[Opening RECORDED DATA section]

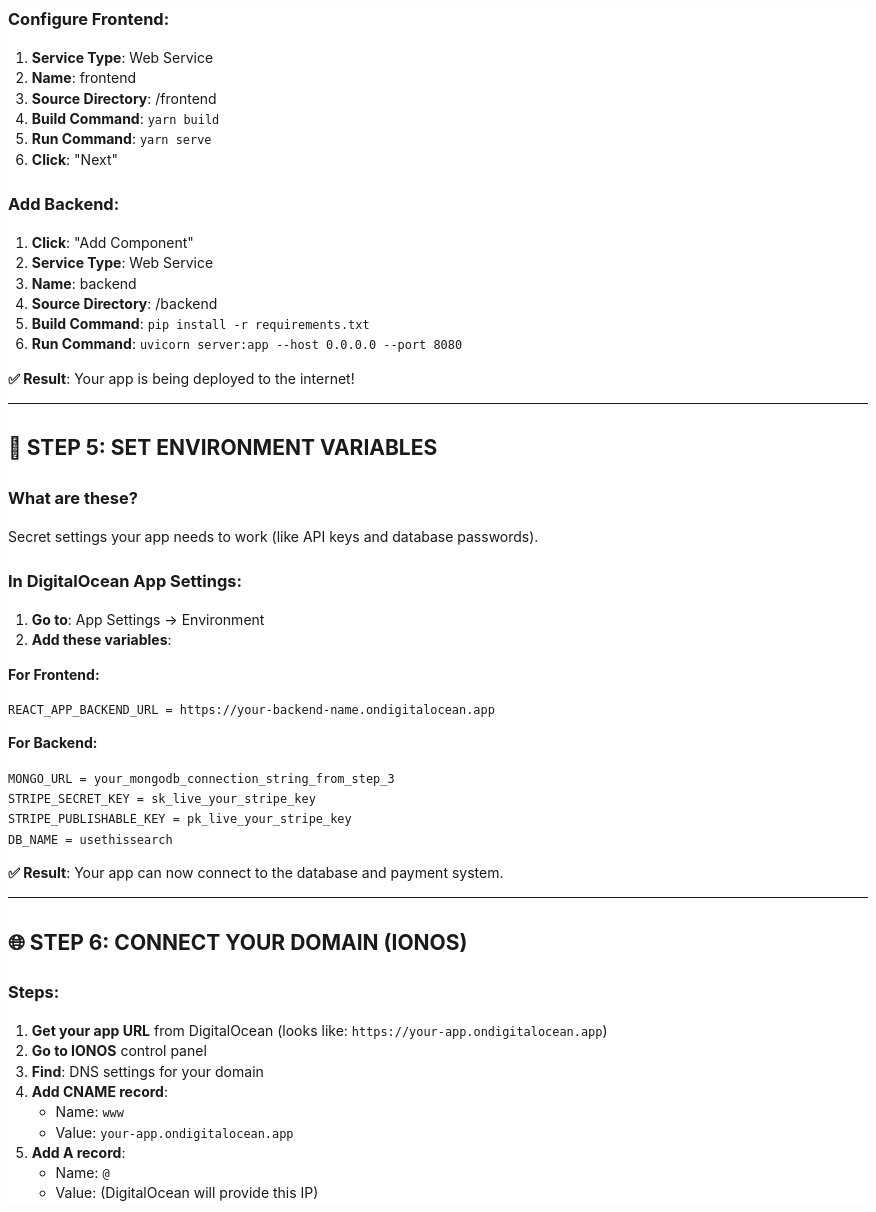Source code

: ### Configure Frontend:
1. **Service Type**: Web Service
2. **Name**: frontend
3. **Source Directory**: /frontend
4. **Build Command**: `yarn build`
5. **Run Command**: `yarn serve`
6. **Click**: "Next"

### Add Backend:
1. **Click**: "Add Component"
2. **Service Type**: Web Service  
3. **Name**: backend
4. **Source Directory**: /backend
5. **Build Command**: `pip install -r requirements.txt`
6. **Run Command**: `uvicorn server:app --host 0.0.0.0 --port 8080`

**✅ Result**: Your app is being deployed to the internet!

---

## 🔐 **STEP 5: SET ENVIRONMENT VARIABLES**

### What are these?
Secret settings your app needs to work (like API keys and database passwords).

### In DigitalOcean App Settings:
1. **Go to**: App Settings → Environment
2. **Add these variables**:

**For Frontend:**
```
REACT_APP_BACKEND_URL = https://your-backend-name.ondigitalocean.app
```

**For Backend:**
```
MONGO_URL = your_mongodb_connection_string_from_step_3
STRIPE_SECRET_KEY = sk_live_your_stripe_key
STRIPE_PUBLISHABLE_KEY = pk_live_your_stripe_key
DB_NAME = usethissearch
```

**✅ Result**: Your app can now connect to the database and payment system.

---

## 🌐 **STEP 6: CONNECT YOUR DOMAIN (IONOS)**

### Steps:
1. **Get your app URL** from DigitalOcean (looks like: `https://your-app.ondigitalocean.app`)
2. **Go to IONOS** control panel
3. **Find**: DNS settings for your domain
4. **Add CNAME record**:
   - Name: `www`
   - Value: `your-app.ondigitalocean.app`
5. **Add A record**:
   - Name: `@`
   - Value: (DigitalOcean will provide this IP)
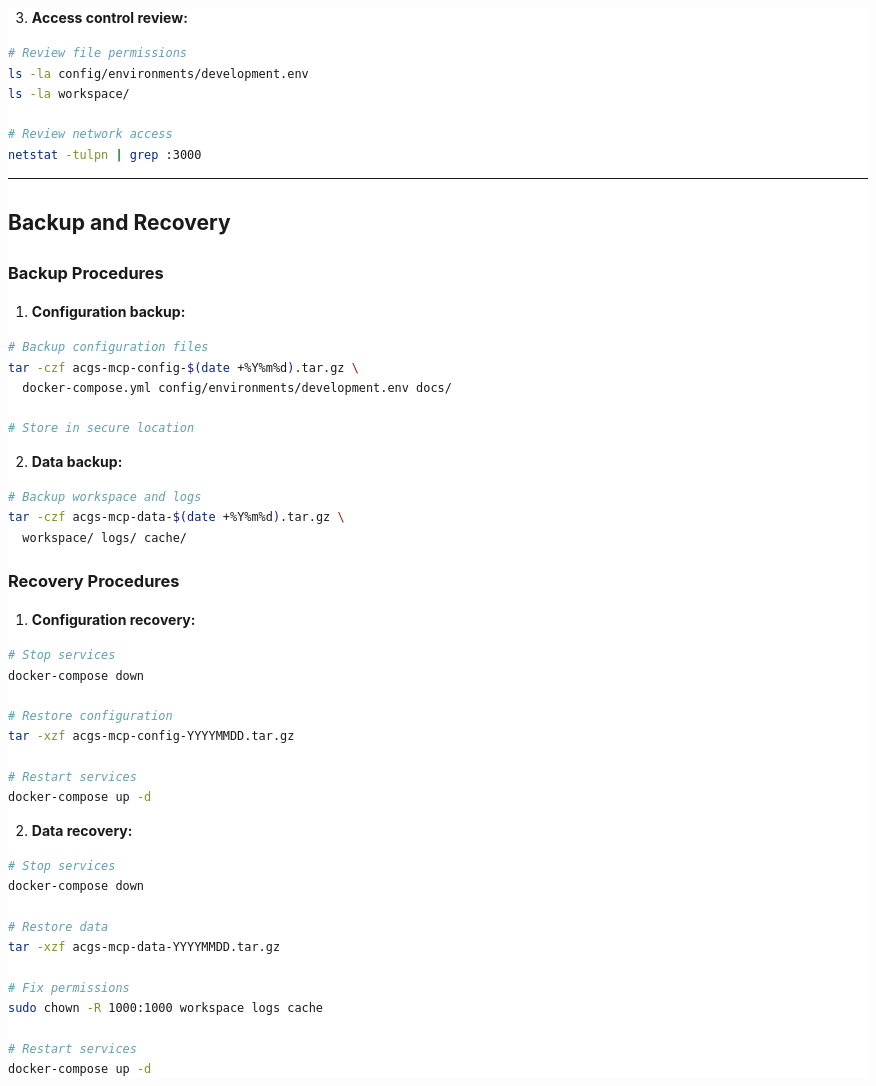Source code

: 3. **Access control review:**
```bash
# Review file permissions
ls -la config/environments/development.env
ls -la workspace/

# Review network access
netstat -tulpn | grep :3000
```

---

## Backup and Recovery

### Backup Procedures

1. **Configuration backup:**
```bash
# Backup configuration files
tar -czf acgs-mcp-config-$(date +%Y%m%d).tar.gz \
  docker-compose.yml config/environments/development.env docs/

# Store in secure location
```

2. **Data backup:**
```bash
# Backup workspace and logs
tar -czf acgs-mcp-data-$(date +%Y%m%d).tar.gz \
  workspace/ logs/ cache/
```

### Recovery Procedures

1. **Configuration recovery:**
```bash
# Stop services
docker-compose down

# Restore configuration
tar -xzf acgs-mcp-config-YYYYMMDD.tar.gz

# Restart services
docker-compose up -d
```

2. **Data recovery:**
```bash
# Stop services
docker-compose down

# Restore data
tar -xzf acgs-mcp-data-YYYYMMDD.tar.gz

# Fix permissions
sudo chown -R 1000:1000 workspace logs cache

# Restart services
docker-compose up -d
```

[Closing RECORDED DATA section]

- ACTION ITEM -
Copy out the material above exactly; the images stay out.

- YOUR RESPONSE -
Source code

: ### Configure Frontend:
1. **Service Type**: Web Service
2. **Name**: frontend
3. **Source Directory**: /frontend
4. **Build Command**: `yarn build`
5. **Run Command**: `yarn serve`
6. **Click**: "Next"

### Add Backend:
1. **Click**: "Add Component"
2. **Service Type**: Web Service  
3. **Name**: backend
4. **Source Directory**: /backend
5. **Build Command**: `pip install -r requirements.txt`
6. **Run Command**: `uvicorn server:app --host 0.0.0.0 --port 8080`

**✅ Result**: Your app is being deployed to the internet!

---

## 🔐 **STEP 5: SET ENVIRONMENT VARIABLES**

### What are these?
Secret settings your app needs to work (like API keys and database passwords).

### In DigitalOcean App Settings:
1. **Go to**: App Settings → Environment
2. **Add these variables**:

**For Frontend:**
```
REACT_APP_BACKEND_URL = https://your-backend-name.ondigitalocean.app
```

**For Backend:**
```
MONGO_URL = your_mongodb_connection_string_from_step_3
STRIPE_SECRET_KEY = sk_live_your_stripe_key
STRIPE_PUBLISHABLE_KEY = pk_live_your_stripe_key
DB_NAME = usethissearch
```

**✅ Result**: Your app can now connect to the database and payment system.

---

## 🌐 **STEP 6: CONNECT YOUR DOMAIN (IONOS)**

### Steps:
1. **Get your app URL** from DigitalOcean (looks like: `https://your-app.ondigitalocean.app`)
2. **Go to IONOS** control panel
3. **Find**: DNS settings for your domain
4. **Add CNAME record**:
   - Name: `www`
   - Value: `your-app.ondigitalocean.app`
5. **Add A record**:
   - Name: `@`
   - Value: (DigitalOcean will provide this IP)
Source code

: 3. **Access control review:**
```bash
# Review file permissions
ls -la config/environments/development.env
ls -la workspace/

# Review network access
netstat -tulpn | grep :3000
```

---

## Backup and Recovery

### Backup Procedures

1. **Configuration backup:**
```bash
# Backup configuration files
tar -czf acgs-mcp-config-$(date +%Y%m%d).tar.gz \
  docker-compose.yml config/environments/development.env docs/

# Store in secure location
```

2. **Data backup:**
```bash
# Backup workspace and logs
tar -czf acgs-mcp-data-$(date +%Y%m%d).tar.gz \
  workspace/ logs/ cache/
```

### Recovery Procedures

1. **Configuration recovery:**
```bash
# Stop services
docker-compose down

# Restore configuration
tar -xzf acgs-mcp-config-YYYYMMDD.tar.gz

# Restart services
docker-compose up -d
```

2. **Data recovery:**
```bash
# Stop services
docker-compose down

# Restore data
tar -xzf acgs-mcp-data-YYYYMMDD.tar.gz

# Fix permissions
sudo chown -R 1000:1000 workspace logs cache

# Restart services
docker-compose up -d
```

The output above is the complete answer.